The bigger picture for the cost of oil is whether or not ISIS can mobilize into the southern part of Iraq. Currently, the so-called Caliphate controls most of northwest Iraq, which is relatively poor in oil compared to the southern deserts. While they own the richer plains of eastern Syria, the three-year-running civil war in the neighboring nation has crippled the infrastructure needed to collect and export (and, thus, profit from) the oil reserves. So what is ISIS to do? They need the conflict in Syria to continue as long as possible since it's their major recruitment draw. They don't have the muscle mass needed to invade the southern parts of Iraq and take over the richer oil deposits. Whenever they do try to invade the souther, furthermore, you can be certain that the US and much of the rest of the world will put a much harder foot down on their operations. So the price of oil will likely stay stable unless ISIS starts something big, which is possible but unlikely as their power deteriorates daily at the hand of American airstrikes. One wonders whether ISIS-controlled Iraqi oil is fueling the planes that are dropping bombs on the ISIS leaders.

Real Changes

Investing in oil, at present, isn't the wisest idea. The price is falling and will likely continue to fall further still, although it's hard to see it dropping below about $20 per barrel. The more it drops, furthermore, the more will be used up, and with greater demand comes a rebound in prices. So the recommendation is to buy shares of oil commodities or stock in oil companies eventually, but to wait a few weeks or months more. In the event of a (very realistic) major global shake-up, however, put as much of your life savings into oil as possible. Such shakeups may include ISIS if they:

  • take control of Syria (somewhat likely)
  • take control of southern Iraq (mostly unlikely)
  • go to war with a Kurdish breakaway state (very likely)
  • try to gain a foothold in a neighboring oil-producing state like Kuwait or Saudi Arabia (almost certain)

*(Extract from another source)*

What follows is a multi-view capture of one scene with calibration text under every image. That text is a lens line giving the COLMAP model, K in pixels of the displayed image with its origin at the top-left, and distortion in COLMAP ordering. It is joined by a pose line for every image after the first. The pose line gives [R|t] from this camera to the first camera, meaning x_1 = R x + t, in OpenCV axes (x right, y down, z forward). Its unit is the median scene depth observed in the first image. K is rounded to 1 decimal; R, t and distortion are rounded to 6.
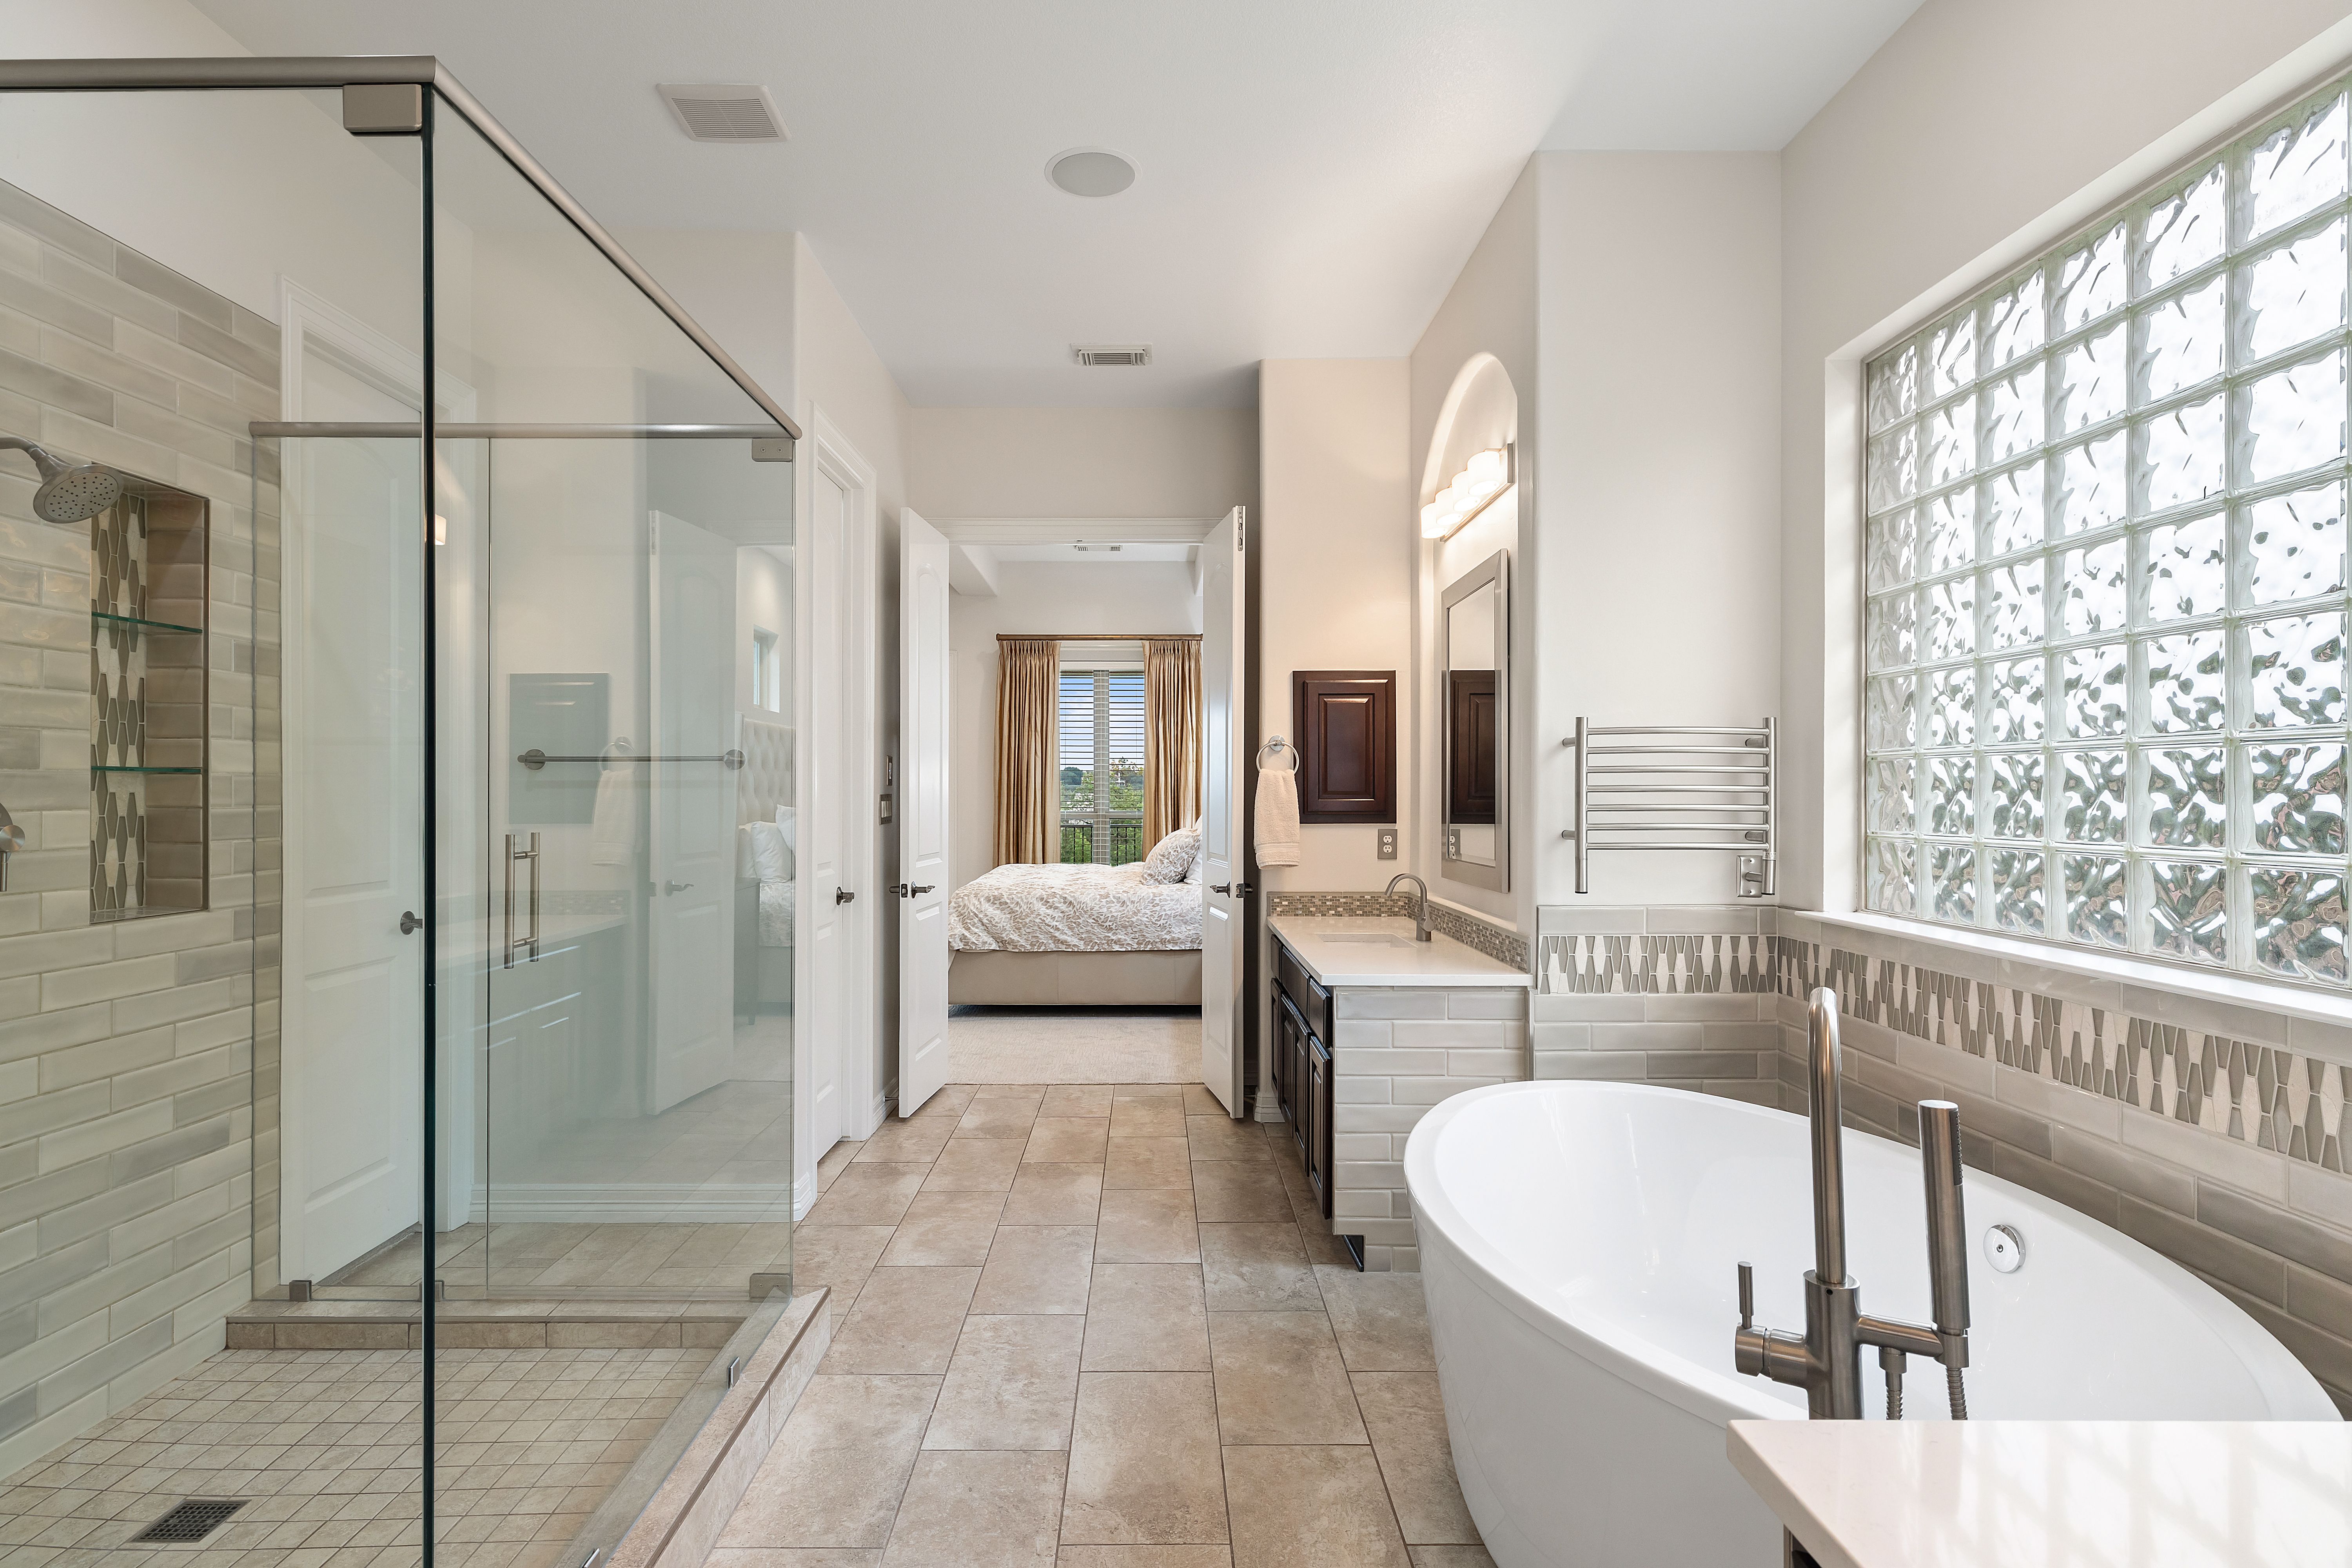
lens RADIAL K [[1196.5, 0, 1180.4], [0, 1196.5, 782.0], [0, 0, 1]] dist [-0.001232, 0.001830]
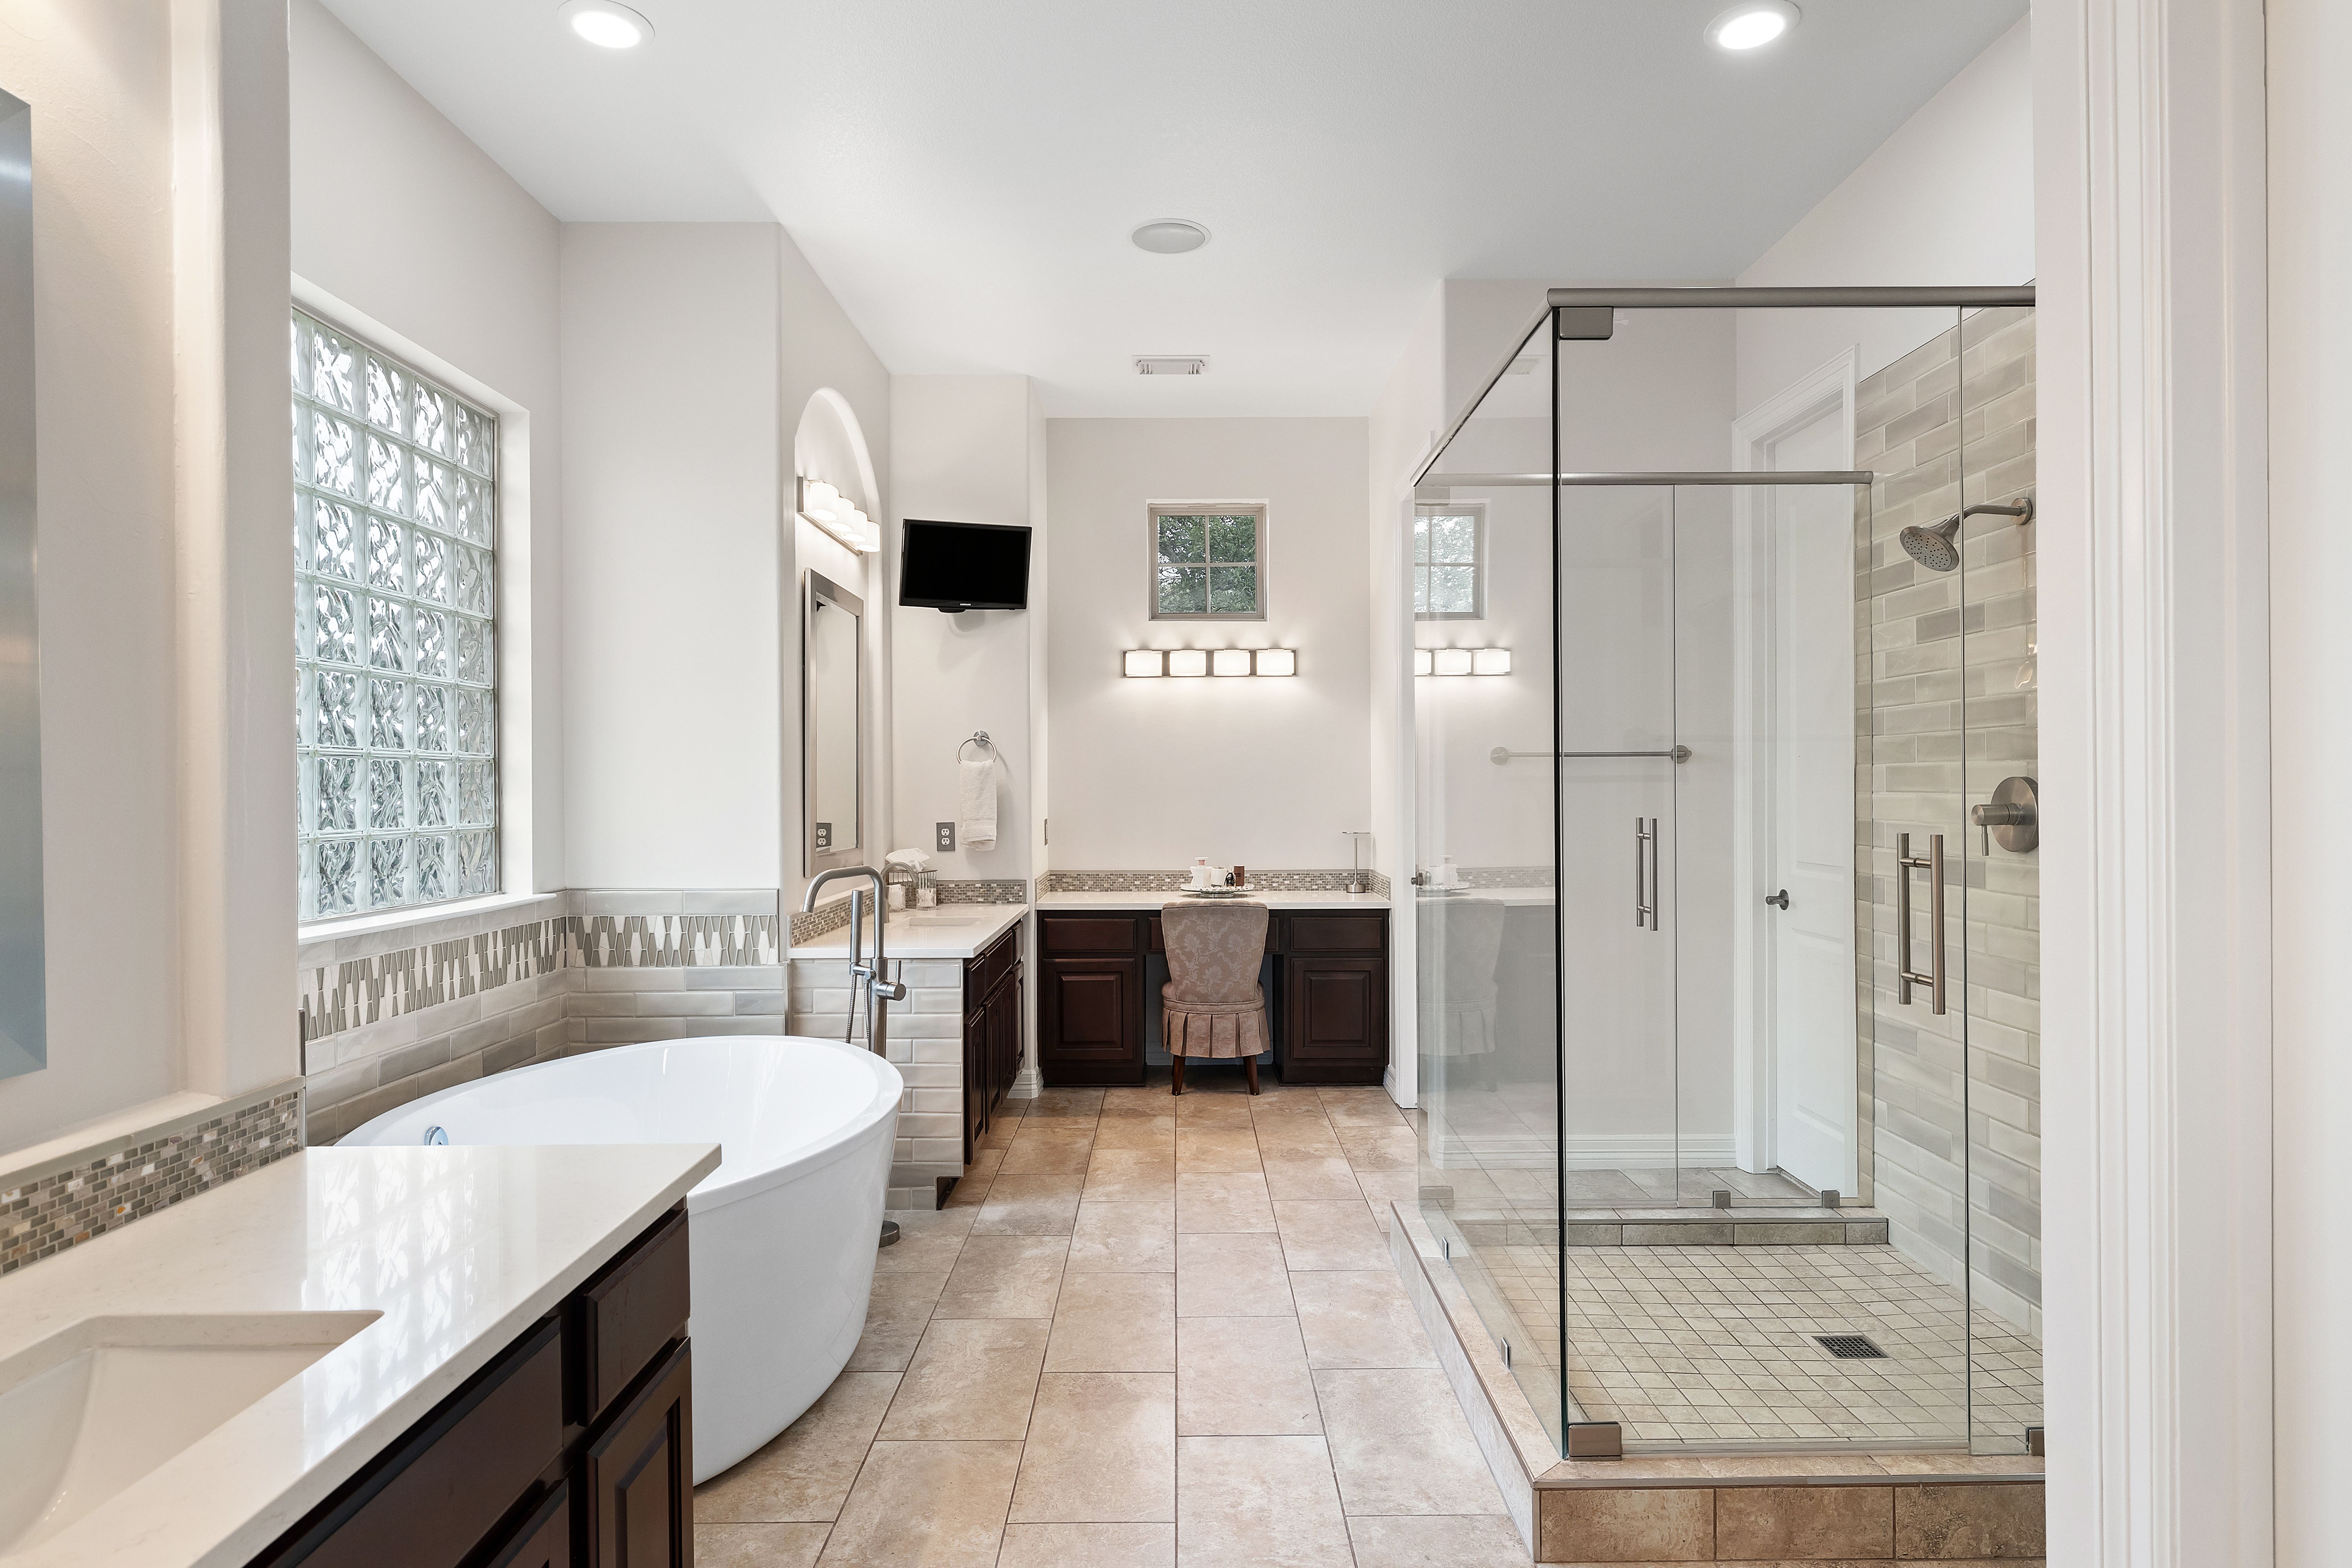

In the meantime, it's better to invest in other commodities that rise as the cost of oil falls. Precious metals usually follow oil in a relatively similar fashion, so barring an unlikely shortage it'd be a good idea to sell high on your shares in gold, silver, platinum, or palladium. By contrast, commodities like cattle or wheat are set to explode in value due to the rising costs of food and more expenditure on food as the economy recovers. Imports will also rise with increased spending power, making coffee or cocoa a great bet to offset any losses from the drop in oil.